WORK TASK.
In the records below, pick out all lines containing the word "beépített".

AVAILABLE DATA.
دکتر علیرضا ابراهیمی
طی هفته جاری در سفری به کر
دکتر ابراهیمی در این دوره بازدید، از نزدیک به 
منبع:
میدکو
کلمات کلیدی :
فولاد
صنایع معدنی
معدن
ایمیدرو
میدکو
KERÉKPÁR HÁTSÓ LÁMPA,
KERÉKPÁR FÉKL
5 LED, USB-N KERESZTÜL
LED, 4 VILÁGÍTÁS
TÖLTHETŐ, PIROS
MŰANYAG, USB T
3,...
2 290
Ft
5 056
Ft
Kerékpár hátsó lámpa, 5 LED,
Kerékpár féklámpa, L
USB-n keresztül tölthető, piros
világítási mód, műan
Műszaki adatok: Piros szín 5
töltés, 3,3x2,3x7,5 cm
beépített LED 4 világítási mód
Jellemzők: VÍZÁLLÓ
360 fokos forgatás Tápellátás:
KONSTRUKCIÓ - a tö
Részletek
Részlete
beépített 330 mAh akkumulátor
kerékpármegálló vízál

...

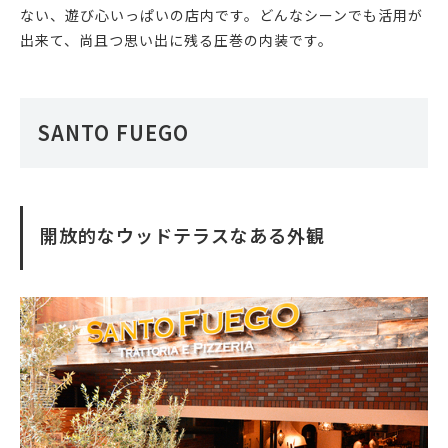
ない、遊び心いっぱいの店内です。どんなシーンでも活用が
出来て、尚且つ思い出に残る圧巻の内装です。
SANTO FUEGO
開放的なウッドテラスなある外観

OUTPUT.
beépített LED 4 világítási mód
beépített 330 mAh akkumulátor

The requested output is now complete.